Je dois également dire que j’ai eu un peu de mal
avec le personnage de Donnie Azoff interprété par Jonah Hill. Non pas que je
n’aime pas cet acteur, bien au contraire. Mais bon, quand on est un réalisateur
hollywoodien on doit savoir que lorsqu’on embauche un acteur da la Frat Pack, le ton est donné, le film
prend tout de suite un ton humoristique, même s’il n’est pas voulu. L’image de
Hill est tellement imprégnée de teen movies et de comédies toutes les plus
absurdes les unes que les autres, qu’il est très difficile de le voir comme le
co-fondateur de la plus grosse agence de trading des années 90. Jonah Hill avec
de la drogue, des prostituées et des situations absurdes, on est tout à fait
dans le thème. Mais faire du dramatique avec un acteur au style aussi marqué,
ça serait comme essayer de faire de Sean Connery un gentil looser dans une
comédie romantique. Tout ça sent beaucoup trop le En cloque : mode d’emploi
ou le Super grave. Et ça donne un résultat plutôt déroutant. Les
scènes de drogue et de sexe - enfin de débauche quoi – fonctionnent très bien. Les
scènes qu’on pourrait qualifier de plus sérieuses sont quant à elle beaucoup
moins convaincantes. La descente de police dans les bureaux de Stratton Oakmont
pose problème de ce point de vue. Tout au long du film, à chaque apparition de Jonah
Hill, tout ce qu’on se dit c’est « Elle est où la blague ? ». Mais attention, il ne faut
surtout pas enfermer un acteur dans un seul type de rôle. Un grand acteur doit
savoir tout jouer – doit-on en déduire que Marion Cotillard n’est pas une
grande actrice #mortdansBatman le débat est ouvert. Jim Carrey, hilarant dans Yes
man est un autre acteur dans Le nombre 23. De la même manière,
Jean Dujardin est tous aussi crédible dans Brice de Nice que dans Contre-enquête.
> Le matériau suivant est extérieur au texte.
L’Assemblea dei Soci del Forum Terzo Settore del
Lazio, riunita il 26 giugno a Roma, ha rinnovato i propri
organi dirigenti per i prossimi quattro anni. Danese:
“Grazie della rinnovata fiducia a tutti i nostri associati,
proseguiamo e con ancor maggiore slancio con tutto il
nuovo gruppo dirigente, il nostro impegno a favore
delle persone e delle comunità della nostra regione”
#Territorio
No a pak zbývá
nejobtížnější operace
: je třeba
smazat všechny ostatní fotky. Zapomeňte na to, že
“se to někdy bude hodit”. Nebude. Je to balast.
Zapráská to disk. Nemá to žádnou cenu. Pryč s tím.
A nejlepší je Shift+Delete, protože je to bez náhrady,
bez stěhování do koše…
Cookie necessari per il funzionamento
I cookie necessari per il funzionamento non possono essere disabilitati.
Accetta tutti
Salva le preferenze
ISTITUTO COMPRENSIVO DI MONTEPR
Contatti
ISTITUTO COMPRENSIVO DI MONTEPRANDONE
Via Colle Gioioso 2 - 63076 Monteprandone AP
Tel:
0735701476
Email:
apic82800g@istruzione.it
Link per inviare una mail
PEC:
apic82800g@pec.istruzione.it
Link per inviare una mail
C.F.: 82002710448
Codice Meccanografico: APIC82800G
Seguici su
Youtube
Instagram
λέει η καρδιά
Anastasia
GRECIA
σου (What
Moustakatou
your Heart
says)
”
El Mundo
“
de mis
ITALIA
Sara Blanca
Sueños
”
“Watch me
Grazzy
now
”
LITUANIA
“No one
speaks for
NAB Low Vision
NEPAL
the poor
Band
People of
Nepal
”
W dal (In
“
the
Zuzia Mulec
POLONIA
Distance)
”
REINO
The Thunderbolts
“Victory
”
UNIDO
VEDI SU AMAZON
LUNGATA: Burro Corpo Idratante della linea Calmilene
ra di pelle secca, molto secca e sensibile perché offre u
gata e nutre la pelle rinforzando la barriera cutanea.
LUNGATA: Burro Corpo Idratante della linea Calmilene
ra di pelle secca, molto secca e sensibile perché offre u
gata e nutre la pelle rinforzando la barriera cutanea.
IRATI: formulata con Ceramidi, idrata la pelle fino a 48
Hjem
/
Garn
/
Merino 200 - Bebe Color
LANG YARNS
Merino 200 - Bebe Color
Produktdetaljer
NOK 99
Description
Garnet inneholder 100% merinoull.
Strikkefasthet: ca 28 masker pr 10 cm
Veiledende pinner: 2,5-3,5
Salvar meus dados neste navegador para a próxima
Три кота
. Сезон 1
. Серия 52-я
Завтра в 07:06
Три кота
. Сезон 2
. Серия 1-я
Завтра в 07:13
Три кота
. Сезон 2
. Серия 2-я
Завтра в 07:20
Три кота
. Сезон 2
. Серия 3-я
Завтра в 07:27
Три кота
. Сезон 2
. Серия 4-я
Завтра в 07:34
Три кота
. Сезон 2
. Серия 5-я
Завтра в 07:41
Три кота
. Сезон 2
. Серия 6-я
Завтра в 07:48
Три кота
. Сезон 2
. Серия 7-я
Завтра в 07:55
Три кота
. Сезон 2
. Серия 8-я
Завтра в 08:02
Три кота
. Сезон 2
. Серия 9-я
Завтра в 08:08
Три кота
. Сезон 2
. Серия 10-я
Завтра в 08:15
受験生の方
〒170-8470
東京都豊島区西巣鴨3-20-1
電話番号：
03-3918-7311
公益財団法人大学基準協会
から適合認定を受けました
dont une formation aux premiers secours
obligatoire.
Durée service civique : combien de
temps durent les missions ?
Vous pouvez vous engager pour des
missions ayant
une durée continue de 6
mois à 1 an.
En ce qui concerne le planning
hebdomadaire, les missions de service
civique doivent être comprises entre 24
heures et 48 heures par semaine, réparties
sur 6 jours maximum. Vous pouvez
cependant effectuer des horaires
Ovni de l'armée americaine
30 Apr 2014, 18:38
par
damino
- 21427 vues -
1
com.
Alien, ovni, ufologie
Fin de la digression. Tout cela pour dire qu’un changement de registre est
quelque chose de délicat pour un acteur et que ça doit être très bien fait pour
paraître crédible aux yeux d’un spectateur habitué à autre chose. En
l’occurrence, ici ça ne fonctionne pas.

Mais ne soyons pas si négatif ! Le
loup de Wall Street réserve tout de même quelque bonnes surprises. En
effet, l’humour ne vient pas de la où on l’attend. Et à défaut d’un Jonah Hill
au top de sa forme, on a droit à un Jean Dujardin aussi cynique que dans 99
francs. Son face à face avec Léo DiCaprio est juste génial. Autant la
distribution avait été hasardeuse avec Hill autant Dujardin est absolument
parfait en banquier suisse corrompu. Mélangeant voix off et dialogues, Scorcese
nous dévoile ce qui est dit mais aussi ce qui est pensé par les deux
personnages. Un décalage qui fonctionne à merveille, pile dans le ton du film.
De manière général, DiCaprio est excellent dans le film. Il interprète
parfaitement l’exubérant Jordan Belfort, leader et homme d’affaires prodigieux,
perverti par l’argent et le pouvoir.